Released on 14 October in the UK and Ireland, and 28 October in Turkey
Why Now recommends it, too.
Emily / October 7 [sic]
Emily is Frances O’Connor’s directorial debut and examines the life of writer Emily Brontë. Sex Education’s Emma Mackey stars as the titular Emily, who’s life was cut short at the age of 30 after she wrote Wuthering Heights. Mackey’s sublime turn is supported by Oliver Jackson-Cohen, Fionn Whitehead and Gemma Jones. (Maria Lattila)
While Ouest France reviews the film after it was screened as part of the Dinard Festival du Film Britannique (Festival of British Cinema).
Ne vous attendez pas à un énième biopic sur la vie d’un monument de la littérature anglaise. Emily, de l’actrice devenue réalisatrice australienne Frances O’Connor, est un premier film très réussi sur la vie imaginaire d’Emily Brontë.
Sous les traits de l’excellente actrice Emma Mackey (Sex Education, Mort sur le Nil, Eiffel…), Emily revêt un caractère rebelle, provocateur loin des attentes de sa communauté religieuse et de sa condition de femme du début du XIXe. Imaginiez-vous qu’elle portait la formule Freedom of thought (liberté de penser) tatouée sur l’avant-bras ?

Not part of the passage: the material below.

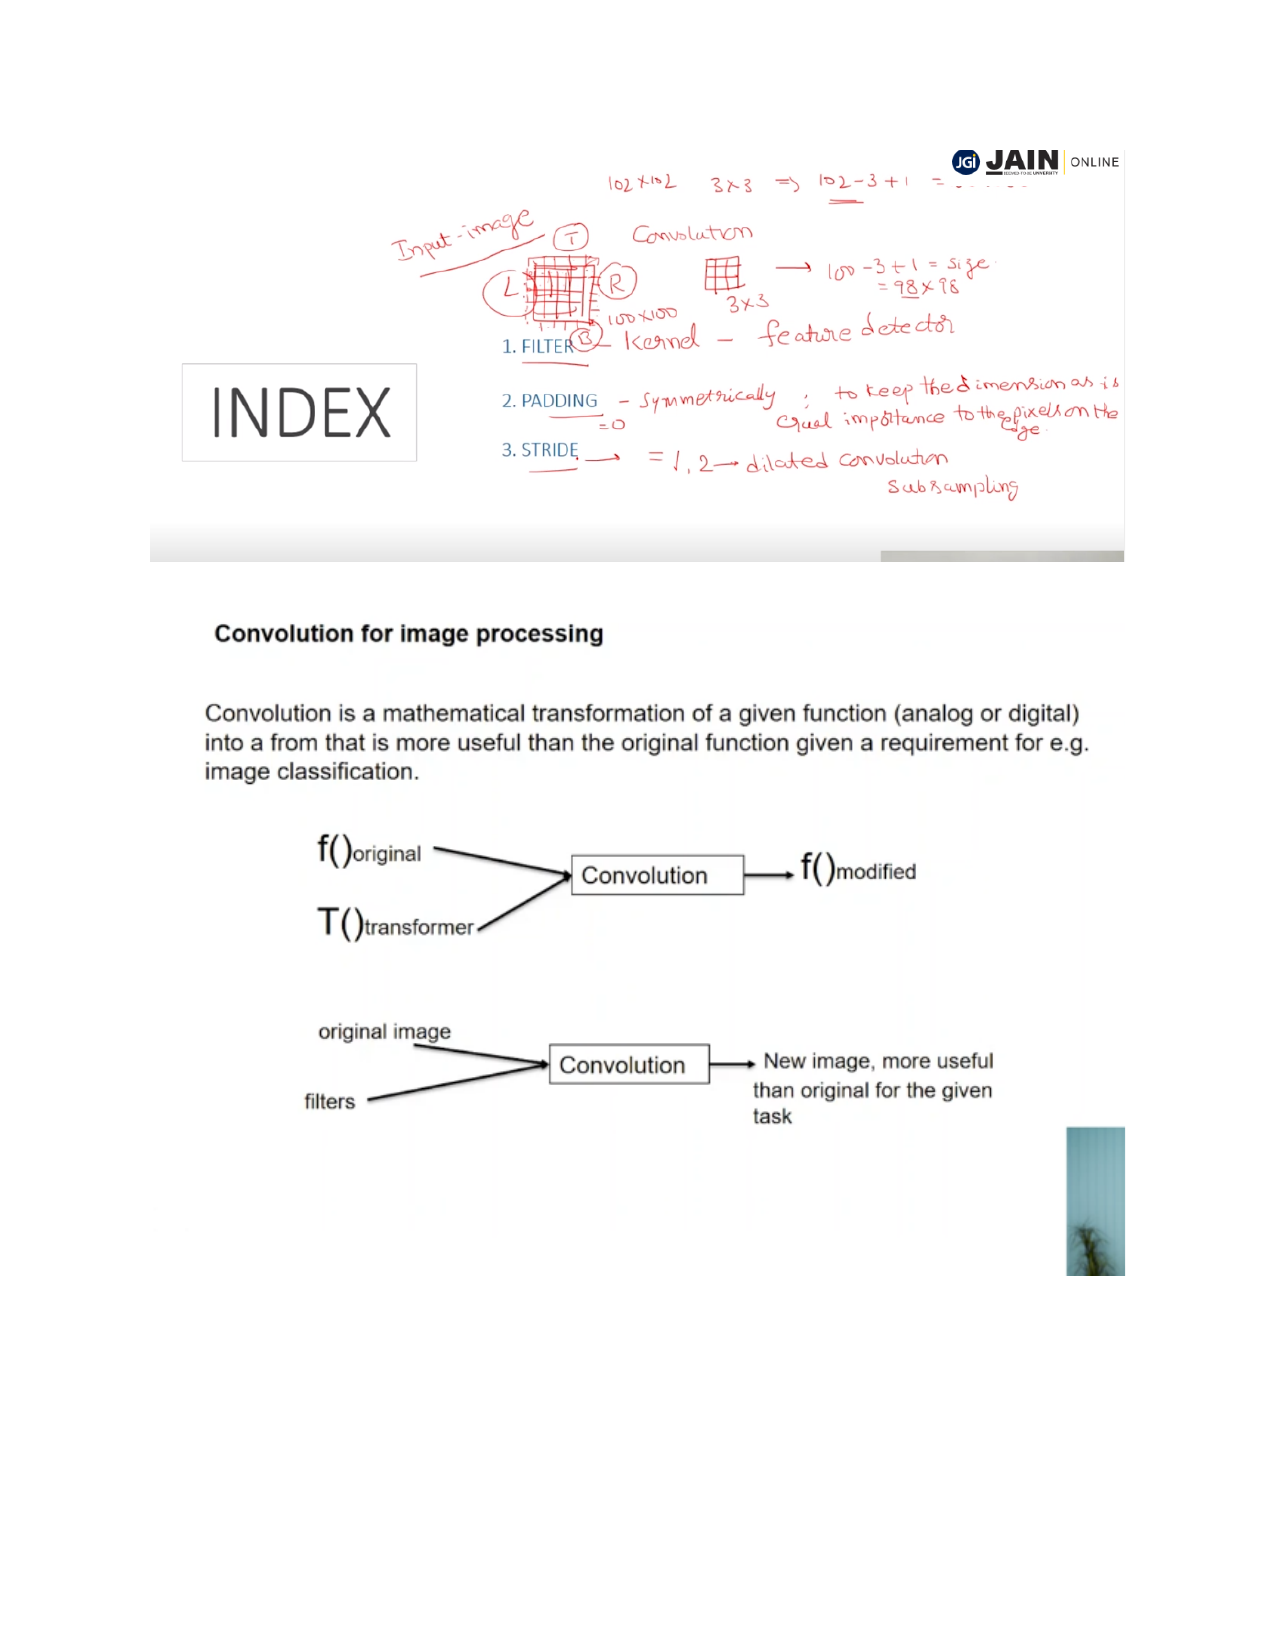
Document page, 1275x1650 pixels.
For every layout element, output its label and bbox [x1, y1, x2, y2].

picture [150, 150, 1125, 562]
picture [150, 583, 1125, 1276]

Dans les landes du Yorkshire loin desquelles elle étouffe, l’autrice des Hauts de Hurlevent se construit à travers ses relations avec son père dont elle cherche la fierté, ses liens tumultueux avec ses sœurs Charlotte et Anne, la fascination dangereuse pour son frère Branwell, mais surtout son amour passionné mais interdit pour Weightman.
De ses premiers poèmes à la découverte de l’opium, Emily transgresse, elle s’émancipe et devient la femme libre qu’elle a décidé d’être.

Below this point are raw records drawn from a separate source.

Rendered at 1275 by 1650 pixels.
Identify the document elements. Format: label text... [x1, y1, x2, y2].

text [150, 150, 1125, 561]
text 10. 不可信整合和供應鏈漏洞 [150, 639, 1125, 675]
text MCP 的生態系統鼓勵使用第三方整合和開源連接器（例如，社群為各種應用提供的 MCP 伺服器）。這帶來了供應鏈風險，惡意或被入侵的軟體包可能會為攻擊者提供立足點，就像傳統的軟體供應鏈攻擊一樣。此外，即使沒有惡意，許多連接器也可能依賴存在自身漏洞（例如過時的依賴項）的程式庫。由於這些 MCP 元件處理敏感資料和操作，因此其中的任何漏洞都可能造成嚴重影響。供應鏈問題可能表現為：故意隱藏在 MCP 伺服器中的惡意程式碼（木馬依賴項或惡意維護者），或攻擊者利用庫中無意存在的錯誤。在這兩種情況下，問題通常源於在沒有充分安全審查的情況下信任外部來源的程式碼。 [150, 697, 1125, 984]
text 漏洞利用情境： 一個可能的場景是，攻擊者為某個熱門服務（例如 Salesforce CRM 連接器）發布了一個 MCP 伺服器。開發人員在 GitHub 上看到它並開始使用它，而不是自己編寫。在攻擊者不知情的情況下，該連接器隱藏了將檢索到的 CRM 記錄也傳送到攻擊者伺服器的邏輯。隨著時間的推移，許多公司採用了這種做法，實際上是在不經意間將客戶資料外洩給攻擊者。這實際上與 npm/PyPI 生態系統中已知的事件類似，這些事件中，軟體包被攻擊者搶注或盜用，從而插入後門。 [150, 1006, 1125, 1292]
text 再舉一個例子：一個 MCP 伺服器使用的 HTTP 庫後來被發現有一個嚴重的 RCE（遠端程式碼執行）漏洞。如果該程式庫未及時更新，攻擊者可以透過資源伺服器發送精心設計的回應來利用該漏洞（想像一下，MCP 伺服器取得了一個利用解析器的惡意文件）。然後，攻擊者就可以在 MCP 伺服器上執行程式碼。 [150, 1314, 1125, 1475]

En suivant son héroïne solitaire courant sous la pluie, Frances O’Connor livre un bouleversant portrait de femme, qui résonne très fort aujourd’hui. Un film d’époque si moderne… (E. C.) (Translation)

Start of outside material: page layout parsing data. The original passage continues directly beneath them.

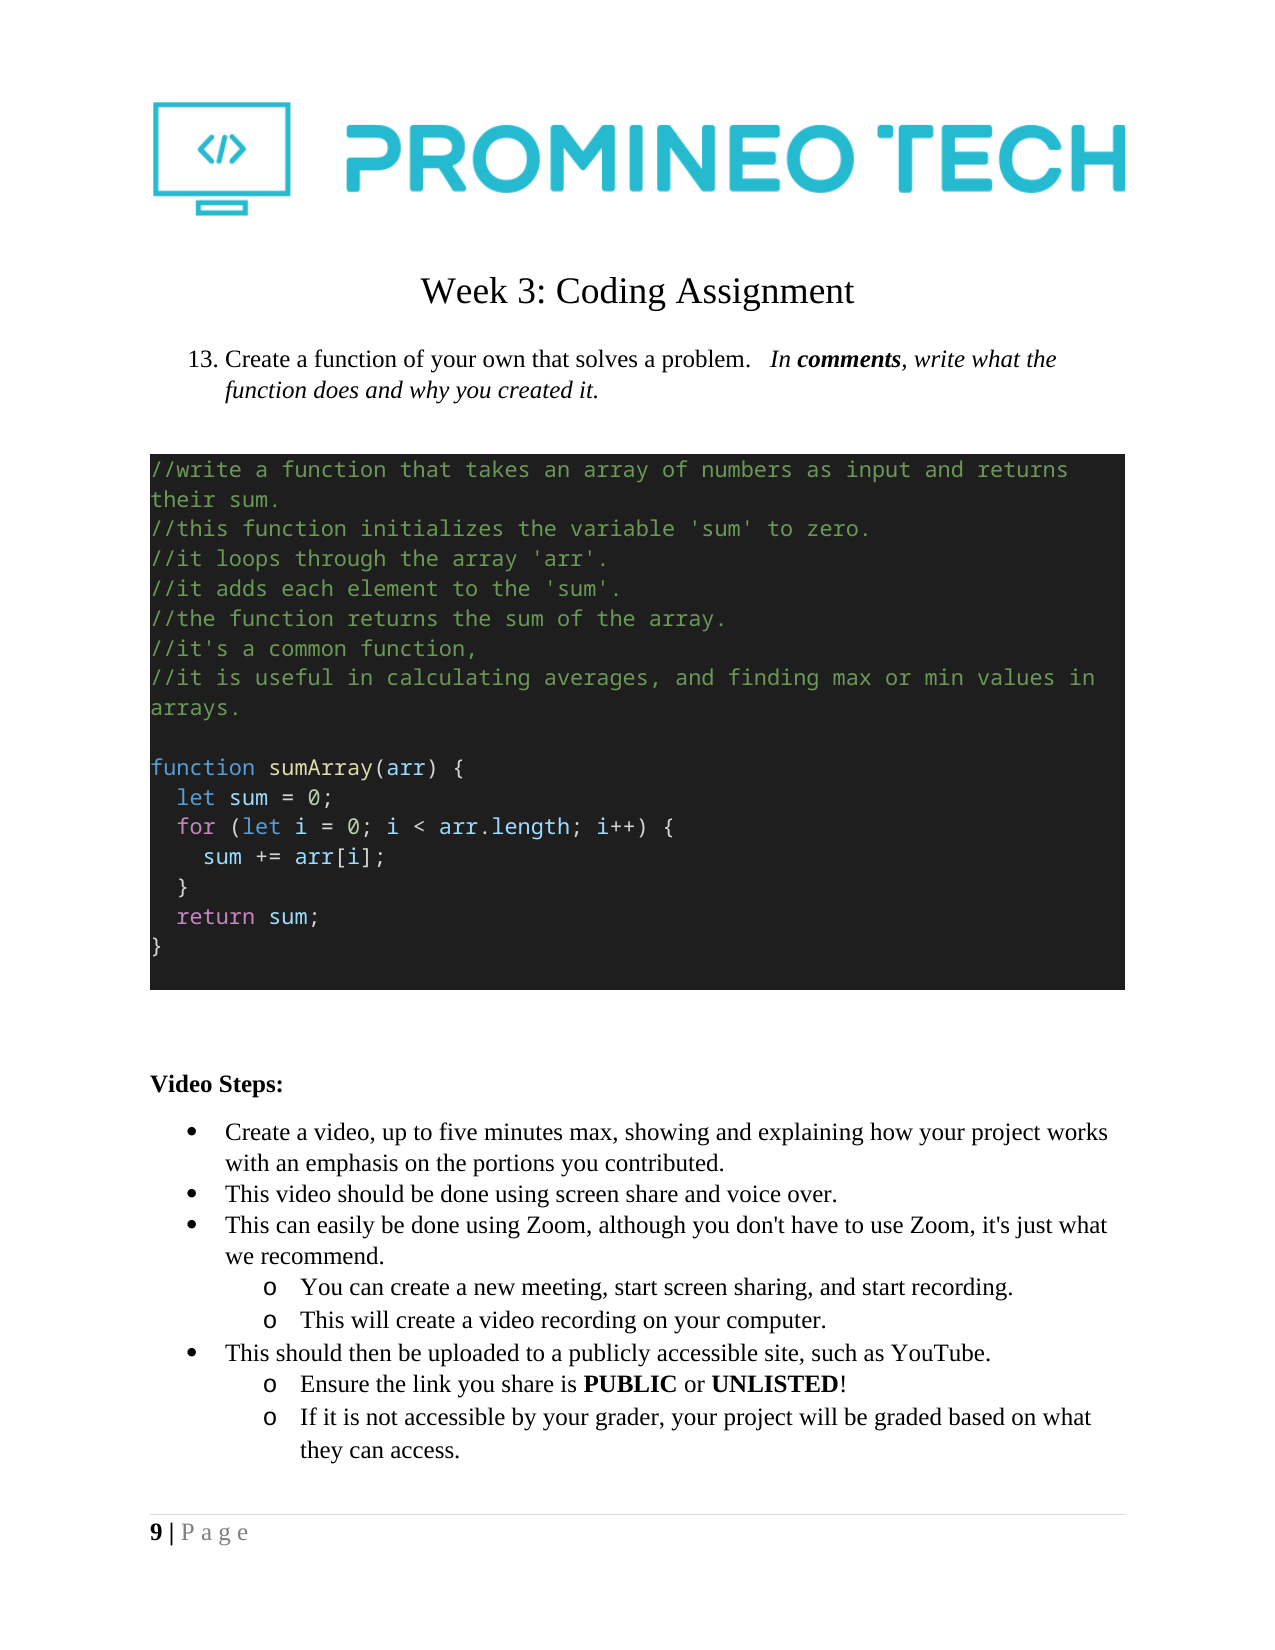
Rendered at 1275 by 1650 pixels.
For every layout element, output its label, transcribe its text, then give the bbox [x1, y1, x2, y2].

list This will create a video recording on your computer. [262, 1305, 1125, 1336]
text //it's a common function, [150, 633, 1125, 662]
text //it is useful in calculating averages, and finding max or min values in arrays. [150, 662, 1125, 722]
picture [150, 100, 1125, 219]
text //this function initializes the variable 'sum' to zero. [150, 513, 1125, 543]
list This can easily be done using Zoom, although you don't have to use Zoom, it's just what we recommend. [187, 1210, 1125, 1269]
text let sum = 0; [150, 782, 1125, 811]
text function sumArray(arr) { [150, 752, 1125, 782]
list This video should be done using screen share and voice over. [187, 1179, 1125, 1207]
text //the function returns the sum of the array. [150, 603, 1125, 633]
list You can create a new meeting, start screen sharing, and start recording. [262, 1272, 1125, 1303]
text sum += arr[i]; [150, 841, 1125, 871]
text for (let i = 0; i < arr.length; i++) { [150, 811, 1125, 841]
text return sum; [150, 901, 1125, 931]
list Ensure the link you share is PUBLIC or UNLISTED! [262, 1369, 1125, 1400]
text Video Steps: [150, 1038, 1125, 1098]
list This should then be uploaded to a publicly accessible site, such as YouTube. [187, 1338, 1125, 1367]
list Create a function of your own that solves a problem. In comments, write what the function does and why you created it. [187, 344, 1125, 435]
list If it is not accessible by your grader, your project will be graded based on what they can access. [262, 1402, 1125, 1464]
text //it loops through the array 'arr'. [150, 543, 1125, 573]
text } [150, 931, 1125, 960]
text //it adds each element to the 'sum'. [150, 573, 1125, 603]
text } [150, 871, 1125, 901]
list Create a video, up to five minutes max, showing and explaining how your project works with an emphasis on the portions you contributed. [187, 1117, 1125, 1176]
text //write a function that takes an array of numbers as input and returns their sum. [150, 454, 1125, 513]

An adaptation of Virginia Woolf's A Room of One's Own is going on stage at the Phoenix Theatre in Bordon (Hampshire, UK) on October 19, at 7.30pm and Liphook Herald advertises it as follows:
Take a wry, amusing and incisive trip through the history of literature, feminism and gender. Meet Charlotte Brontë, Jane Austen, Aphra Behn and Shakespeare’s sister, Judith. Travel to the far-flung future of 2028. But whatever you do, keep off the grass. (Paul Coates)
Hertfordshire Mercury has an article on the short-sightedness of the Stevenage Borough Council which is planning to build a car park and toilet block in the Forster Country fields - which were made famous worldwide by local author E.M. Forster.
Stevenage residents were shocked to discover this month that the plans now brought for further approval by the Council. The plans include extensive construction to landscape the natural meadows, and to tarmac over them with a road, a major car park and a large toilet block, as well as adding gravel paths and bollards and an electrical grounding tower.
Chairman of the Friends of Forster Country campaigning group John Spiers is hugely disappointed and claimed that Stevenage Borough Council have laid the "final nail" to end local heritage in the Herts town.
John said: “You wouldn’t find a council building a car park on the West Yorkshire moors of Wuthering Heights or the Dorset vales of Tess of the D’Urbervilles. We are pained and baffled by Stevenage council’s failure to love Forster Country. (Cameron Rutherford)
Well, never say never given the appallingly low degree of reliability of councils in general when it comes to these things.